Study: Healthy living can help prevent Alzheimer’s
Friday, July 22, 2011
PARIS (AP) — Taking care of your body just might save your mind. Millions of cases of Alzheimer’s disease worldwide could be prevented by curbing risk factors such as high blood pressure, smoking, obesity and lack of exercise, new research suggests.
The study offers more than the usual pep talk about healthy living. Seven conditions or behaviors account for up to half of the 35 million cases of Alzheimer’s around the world, it found. With no cure or treatment to reverse the mind-robbing disease, preventing new cases is crucial.
The study was presented Tuesday at the Alzheimer’s Association International Conference in France, where sessions on prevention have been drawing standing-room-only crowds for several days.

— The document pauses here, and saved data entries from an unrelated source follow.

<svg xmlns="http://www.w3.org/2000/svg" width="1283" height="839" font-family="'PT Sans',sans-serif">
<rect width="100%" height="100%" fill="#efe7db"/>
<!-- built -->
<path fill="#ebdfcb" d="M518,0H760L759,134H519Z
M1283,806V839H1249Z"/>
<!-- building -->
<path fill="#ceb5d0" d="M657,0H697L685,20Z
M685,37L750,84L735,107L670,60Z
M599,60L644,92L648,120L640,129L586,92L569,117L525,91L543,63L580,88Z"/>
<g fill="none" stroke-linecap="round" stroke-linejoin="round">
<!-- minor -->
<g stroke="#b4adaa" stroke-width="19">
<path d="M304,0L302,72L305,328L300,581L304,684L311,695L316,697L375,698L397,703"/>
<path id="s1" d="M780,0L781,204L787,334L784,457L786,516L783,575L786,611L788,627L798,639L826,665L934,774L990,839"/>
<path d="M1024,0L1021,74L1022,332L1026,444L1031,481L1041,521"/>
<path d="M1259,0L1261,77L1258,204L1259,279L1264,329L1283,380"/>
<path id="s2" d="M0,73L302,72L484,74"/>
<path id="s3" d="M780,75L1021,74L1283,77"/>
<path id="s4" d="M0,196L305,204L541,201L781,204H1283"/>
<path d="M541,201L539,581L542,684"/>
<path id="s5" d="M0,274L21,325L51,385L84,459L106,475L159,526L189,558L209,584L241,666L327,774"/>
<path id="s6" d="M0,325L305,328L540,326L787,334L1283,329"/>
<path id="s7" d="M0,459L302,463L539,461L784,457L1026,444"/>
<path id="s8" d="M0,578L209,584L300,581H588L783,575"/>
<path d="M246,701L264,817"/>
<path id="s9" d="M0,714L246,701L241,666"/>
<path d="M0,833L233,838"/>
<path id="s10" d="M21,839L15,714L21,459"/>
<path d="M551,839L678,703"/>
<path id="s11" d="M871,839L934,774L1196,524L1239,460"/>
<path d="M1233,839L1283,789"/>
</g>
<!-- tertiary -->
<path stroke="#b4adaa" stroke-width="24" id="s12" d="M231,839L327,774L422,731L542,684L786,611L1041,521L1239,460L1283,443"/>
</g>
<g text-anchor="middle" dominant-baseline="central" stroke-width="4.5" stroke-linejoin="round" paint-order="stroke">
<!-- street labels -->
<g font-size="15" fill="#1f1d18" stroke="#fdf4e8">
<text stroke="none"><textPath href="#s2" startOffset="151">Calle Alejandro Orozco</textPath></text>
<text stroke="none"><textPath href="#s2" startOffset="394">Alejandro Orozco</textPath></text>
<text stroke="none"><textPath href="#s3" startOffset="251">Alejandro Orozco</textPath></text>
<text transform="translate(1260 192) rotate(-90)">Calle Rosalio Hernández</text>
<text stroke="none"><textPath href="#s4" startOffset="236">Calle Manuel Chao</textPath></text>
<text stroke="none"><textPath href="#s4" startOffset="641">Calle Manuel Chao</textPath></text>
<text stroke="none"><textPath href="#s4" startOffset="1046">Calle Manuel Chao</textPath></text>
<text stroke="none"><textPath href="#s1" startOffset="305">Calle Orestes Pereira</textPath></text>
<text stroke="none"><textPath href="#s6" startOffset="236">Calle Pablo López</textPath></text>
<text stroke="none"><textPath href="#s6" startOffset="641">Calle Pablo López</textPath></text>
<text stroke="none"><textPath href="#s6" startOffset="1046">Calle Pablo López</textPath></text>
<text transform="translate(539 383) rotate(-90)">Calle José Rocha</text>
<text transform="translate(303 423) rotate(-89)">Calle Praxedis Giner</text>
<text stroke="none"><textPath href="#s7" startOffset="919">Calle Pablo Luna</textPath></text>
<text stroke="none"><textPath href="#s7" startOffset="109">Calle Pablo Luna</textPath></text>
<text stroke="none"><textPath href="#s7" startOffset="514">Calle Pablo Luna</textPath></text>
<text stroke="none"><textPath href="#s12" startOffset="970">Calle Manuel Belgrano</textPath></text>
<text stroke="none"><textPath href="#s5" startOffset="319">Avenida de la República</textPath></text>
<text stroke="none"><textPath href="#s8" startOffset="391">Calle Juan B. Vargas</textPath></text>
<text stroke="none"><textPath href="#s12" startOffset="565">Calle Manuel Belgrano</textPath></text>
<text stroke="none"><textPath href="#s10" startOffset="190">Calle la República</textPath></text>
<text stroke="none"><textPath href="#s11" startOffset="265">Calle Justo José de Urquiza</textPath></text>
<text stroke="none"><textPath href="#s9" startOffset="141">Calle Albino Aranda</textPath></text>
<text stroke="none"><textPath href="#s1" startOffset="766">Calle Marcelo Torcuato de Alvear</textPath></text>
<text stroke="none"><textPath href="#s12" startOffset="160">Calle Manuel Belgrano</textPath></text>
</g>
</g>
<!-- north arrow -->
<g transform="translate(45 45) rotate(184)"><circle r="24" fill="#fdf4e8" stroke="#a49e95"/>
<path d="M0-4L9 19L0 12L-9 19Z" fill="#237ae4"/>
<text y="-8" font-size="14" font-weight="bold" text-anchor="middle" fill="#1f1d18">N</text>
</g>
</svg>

“Prevention is a particularly attractive option given the state of therapy. That’s why there’s so much interest in it,” said William Thies, the association’s chief scientific officer.
The study was led by Deborah Barnes, associate professor of psychiatry at the University of California, San Francisco. Results also were published online by the British journal Lancet Neurology. The researchers have grants from the Alzheimer’s Association and the U.S. National Institutes on Aging.

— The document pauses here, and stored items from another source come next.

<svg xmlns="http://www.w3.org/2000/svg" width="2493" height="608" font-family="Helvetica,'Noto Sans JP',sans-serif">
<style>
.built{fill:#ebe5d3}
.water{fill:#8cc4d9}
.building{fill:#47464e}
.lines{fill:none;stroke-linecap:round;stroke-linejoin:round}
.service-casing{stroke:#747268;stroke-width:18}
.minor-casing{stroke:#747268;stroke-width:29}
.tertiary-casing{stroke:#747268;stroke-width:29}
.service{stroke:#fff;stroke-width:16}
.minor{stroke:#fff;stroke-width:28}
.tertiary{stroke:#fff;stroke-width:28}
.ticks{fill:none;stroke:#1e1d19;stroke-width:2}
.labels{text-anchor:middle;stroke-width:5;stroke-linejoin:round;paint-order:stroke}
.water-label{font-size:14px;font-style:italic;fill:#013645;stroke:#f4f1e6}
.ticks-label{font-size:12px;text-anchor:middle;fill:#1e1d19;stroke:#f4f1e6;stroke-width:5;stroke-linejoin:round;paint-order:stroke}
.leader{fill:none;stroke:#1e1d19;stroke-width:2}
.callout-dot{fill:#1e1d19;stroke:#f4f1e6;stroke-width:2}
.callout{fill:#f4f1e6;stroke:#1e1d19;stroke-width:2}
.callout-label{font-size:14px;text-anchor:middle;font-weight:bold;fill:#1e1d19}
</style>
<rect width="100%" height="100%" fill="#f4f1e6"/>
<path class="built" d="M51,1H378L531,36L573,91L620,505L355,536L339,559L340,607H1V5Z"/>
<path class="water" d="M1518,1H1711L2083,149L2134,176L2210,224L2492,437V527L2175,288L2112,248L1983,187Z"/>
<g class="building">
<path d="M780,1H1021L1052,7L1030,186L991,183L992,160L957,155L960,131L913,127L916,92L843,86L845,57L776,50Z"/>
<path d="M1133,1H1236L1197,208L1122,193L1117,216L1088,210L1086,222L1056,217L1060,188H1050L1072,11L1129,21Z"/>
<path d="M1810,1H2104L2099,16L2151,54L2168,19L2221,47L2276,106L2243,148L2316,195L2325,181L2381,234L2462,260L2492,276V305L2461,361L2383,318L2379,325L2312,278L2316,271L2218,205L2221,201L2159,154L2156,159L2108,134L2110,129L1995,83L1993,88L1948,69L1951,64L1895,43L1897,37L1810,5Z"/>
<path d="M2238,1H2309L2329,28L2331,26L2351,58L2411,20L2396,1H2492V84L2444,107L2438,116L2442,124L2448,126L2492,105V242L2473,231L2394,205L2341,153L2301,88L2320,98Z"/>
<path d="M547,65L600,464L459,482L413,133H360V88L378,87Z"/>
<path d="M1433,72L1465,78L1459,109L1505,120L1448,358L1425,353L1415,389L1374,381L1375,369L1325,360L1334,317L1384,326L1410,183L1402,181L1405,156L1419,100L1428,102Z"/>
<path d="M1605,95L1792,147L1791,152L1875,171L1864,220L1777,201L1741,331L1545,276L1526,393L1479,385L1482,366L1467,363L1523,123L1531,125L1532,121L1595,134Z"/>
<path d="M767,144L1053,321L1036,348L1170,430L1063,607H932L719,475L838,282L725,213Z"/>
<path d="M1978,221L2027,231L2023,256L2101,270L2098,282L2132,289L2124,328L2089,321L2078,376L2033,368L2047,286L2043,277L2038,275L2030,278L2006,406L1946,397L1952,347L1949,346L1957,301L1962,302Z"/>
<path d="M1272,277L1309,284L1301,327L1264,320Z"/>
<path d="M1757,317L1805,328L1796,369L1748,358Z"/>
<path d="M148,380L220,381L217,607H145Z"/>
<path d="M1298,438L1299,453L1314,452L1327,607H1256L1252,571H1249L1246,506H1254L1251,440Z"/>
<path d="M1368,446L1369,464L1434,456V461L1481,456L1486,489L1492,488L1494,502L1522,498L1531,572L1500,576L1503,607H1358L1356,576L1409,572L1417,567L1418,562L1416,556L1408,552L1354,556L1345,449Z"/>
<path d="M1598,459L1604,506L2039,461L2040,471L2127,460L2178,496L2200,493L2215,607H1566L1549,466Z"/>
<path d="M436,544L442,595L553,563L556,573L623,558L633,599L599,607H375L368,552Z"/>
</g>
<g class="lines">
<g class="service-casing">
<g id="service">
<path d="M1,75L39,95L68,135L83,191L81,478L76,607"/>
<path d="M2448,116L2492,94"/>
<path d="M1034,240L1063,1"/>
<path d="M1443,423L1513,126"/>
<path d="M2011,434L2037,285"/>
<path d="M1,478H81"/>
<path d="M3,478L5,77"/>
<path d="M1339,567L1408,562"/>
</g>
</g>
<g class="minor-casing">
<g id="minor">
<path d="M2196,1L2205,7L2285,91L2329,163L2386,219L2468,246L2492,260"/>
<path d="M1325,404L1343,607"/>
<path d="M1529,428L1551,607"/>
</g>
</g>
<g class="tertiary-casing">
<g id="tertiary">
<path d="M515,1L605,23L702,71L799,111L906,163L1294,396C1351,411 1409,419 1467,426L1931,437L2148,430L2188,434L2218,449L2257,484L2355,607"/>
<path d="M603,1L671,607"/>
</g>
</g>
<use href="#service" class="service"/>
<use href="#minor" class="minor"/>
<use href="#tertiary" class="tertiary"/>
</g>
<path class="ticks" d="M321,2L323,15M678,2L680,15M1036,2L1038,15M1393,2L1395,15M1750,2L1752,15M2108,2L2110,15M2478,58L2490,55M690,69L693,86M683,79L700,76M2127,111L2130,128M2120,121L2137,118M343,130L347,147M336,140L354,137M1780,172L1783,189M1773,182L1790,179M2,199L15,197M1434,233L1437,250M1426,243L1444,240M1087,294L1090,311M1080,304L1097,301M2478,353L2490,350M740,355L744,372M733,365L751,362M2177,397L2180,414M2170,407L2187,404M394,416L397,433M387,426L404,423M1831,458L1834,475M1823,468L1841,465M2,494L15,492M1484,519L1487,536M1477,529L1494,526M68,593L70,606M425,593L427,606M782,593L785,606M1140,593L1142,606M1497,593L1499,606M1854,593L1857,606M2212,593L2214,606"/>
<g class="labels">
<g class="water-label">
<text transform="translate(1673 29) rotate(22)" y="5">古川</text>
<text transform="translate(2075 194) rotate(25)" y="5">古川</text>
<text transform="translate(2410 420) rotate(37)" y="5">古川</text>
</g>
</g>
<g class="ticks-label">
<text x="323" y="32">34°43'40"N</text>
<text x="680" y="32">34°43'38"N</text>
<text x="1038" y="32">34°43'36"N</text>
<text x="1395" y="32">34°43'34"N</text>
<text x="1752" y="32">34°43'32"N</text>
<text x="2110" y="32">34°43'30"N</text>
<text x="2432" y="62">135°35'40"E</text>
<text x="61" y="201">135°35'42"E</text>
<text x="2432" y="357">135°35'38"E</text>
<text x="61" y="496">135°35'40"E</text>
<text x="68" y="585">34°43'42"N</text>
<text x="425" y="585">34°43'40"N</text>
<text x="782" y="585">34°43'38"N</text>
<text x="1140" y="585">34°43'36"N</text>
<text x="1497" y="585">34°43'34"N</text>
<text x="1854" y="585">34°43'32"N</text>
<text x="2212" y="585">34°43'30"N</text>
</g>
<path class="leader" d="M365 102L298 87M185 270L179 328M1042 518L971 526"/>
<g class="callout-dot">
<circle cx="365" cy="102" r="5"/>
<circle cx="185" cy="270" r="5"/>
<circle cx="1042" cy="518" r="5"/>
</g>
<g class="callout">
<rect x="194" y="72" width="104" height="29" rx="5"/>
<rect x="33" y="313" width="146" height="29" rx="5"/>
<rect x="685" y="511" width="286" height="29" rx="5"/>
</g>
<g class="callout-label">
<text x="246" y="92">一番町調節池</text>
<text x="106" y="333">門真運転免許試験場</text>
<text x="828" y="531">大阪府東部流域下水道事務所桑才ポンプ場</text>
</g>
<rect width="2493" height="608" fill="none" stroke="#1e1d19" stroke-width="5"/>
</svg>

The study used a mathematical model to estimate the impact of top modifiable risk factors for Alzheimer’s disease: smoking, depression, low education, diabetes, too little exercise, and obesity and high blood pressure in mid-life.
How much of an impact each one has on total Alzheimer’s cases depends on how common it is and how strongly it affects dementia risk. Researchers calculated the impact globally and just for the United States.
Worldwide, the biggest impact on Alzheimer’s cases is low education, because illiteracy is so common, they found. Low education can be a sign of many factors that harm minds, such as poor nutrition. But it also is harmful by itself, because there is less opportunity to develop “brain power” that can carry you into old age.
“Education, even at a young age, starts to build your neural networks,” so being deprived of it means less brain development, Barnes explained.
Smoking had the second biggest impact on cases worldwide, followed by too little exercise.
In the United States, however, inactivity is the leading problem because a third of the population is sedentary, Barnes said.
Depression made the next biggest impact on Alzheimer’s cases in the U.S., followed by smoking and high blood pressure in mid-life. Untreated or inadequately treated depression has long been known to raise the risk of developing Alzheimer’s disease.
Reducing these seven risk factors by 25 percent could mean 3 million fewer cases of Alzheimer’s worldwide, including half a million in the U.S., researchers estimated. Reducing risk factors by 10 percent would translate to 1.1 million fewer cases.
“It gives us a little bit of hope about things we could do now about the epidemic that is coming our way,” Barnes said.
Alzheimer’s cases are expected to triple by 2050, to around 106 million worldwide.
“We can do something about this,” said Dr. Ronald Petersen, a Mayo Clinic dementia specialist who had no role in the study. A common misconception is that you’re “dealt a deck of cards at birth,” he said, but “people need not just sit back and watch this unfold.”